Word for word, transcribe the data below from the line with "Buka kembali Controller Artikel pada" to the line with "2. Membuat Tabel Kategori", keeping both of those lines.

[Saved entries]
————————

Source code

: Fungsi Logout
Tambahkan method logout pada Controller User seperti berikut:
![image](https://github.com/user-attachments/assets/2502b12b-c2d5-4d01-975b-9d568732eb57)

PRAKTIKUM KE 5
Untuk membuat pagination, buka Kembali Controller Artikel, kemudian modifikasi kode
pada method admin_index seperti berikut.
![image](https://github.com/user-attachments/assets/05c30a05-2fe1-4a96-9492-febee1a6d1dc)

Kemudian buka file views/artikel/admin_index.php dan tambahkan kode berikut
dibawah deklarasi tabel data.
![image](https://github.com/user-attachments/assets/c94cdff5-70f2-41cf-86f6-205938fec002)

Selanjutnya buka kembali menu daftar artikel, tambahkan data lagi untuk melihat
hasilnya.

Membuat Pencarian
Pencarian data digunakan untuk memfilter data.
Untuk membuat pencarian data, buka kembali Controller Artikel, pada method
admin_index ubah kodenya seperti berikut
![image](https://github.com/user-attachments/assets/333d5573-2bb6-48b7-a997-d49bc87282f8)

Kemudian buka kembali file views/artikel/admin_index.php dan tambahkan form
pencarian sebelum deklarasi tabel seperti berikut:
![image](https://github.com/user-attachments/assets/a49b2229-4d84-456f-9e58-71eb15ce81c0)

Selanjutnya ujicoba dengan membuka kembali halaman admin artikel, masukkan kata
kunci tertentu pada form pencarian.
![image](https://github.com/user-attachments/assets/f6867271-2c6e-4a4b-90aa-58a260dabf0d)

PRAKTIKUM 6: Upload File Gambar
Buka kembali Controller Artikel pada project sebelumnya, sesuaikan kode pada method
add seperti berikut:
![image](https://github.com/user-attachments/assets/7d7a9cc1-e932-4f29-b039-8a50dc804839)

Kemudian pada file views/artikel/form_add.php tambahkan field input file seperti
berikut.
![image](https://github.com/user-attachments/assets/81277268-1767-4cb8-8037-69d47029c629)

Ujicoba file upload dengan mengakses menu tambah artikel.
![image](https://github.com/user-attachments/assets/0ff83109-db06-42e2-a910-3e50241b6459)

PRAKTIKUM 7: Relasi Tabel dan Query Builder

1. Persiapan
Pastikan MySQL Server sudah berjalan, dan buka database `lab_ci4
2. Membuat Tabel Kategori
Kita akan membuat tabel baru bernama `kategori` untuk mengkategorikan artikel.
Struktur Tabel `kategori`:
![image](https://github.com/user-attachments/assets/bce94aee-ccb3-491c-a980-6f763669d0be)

————————

**RESULT FOR THIS EXERCISE:**
Buka kembali Controller Artikel pada project sebelumnya, sesuaikan kode pada method
add seperti berikut:
![image](https://github.com/user-attachments/assets/7d7a9cc1-e932-4f29-b039-8a50dc804839)

Kemudian pada file views/artikel/form_add.php tambahkan field input file seperti
berikut.
![image](https://github.com/user-attachments/assets/81277268-1767-4cb8-8037-69d47029c629)

Ujicoba file upload dengan mengakses menu tambah artikel.
![image](https://github.com/user-attachments/assets/0ff83109-db06-42e2-a910-3e50241b6459)

PRAKTIKUM 7: Relasi Tabel dan Query Builder

1. Persiapan
Pastikan MySQL Server sudah berjalan, dan buka database `lab_ci4
2. Membuat Tabel Kategori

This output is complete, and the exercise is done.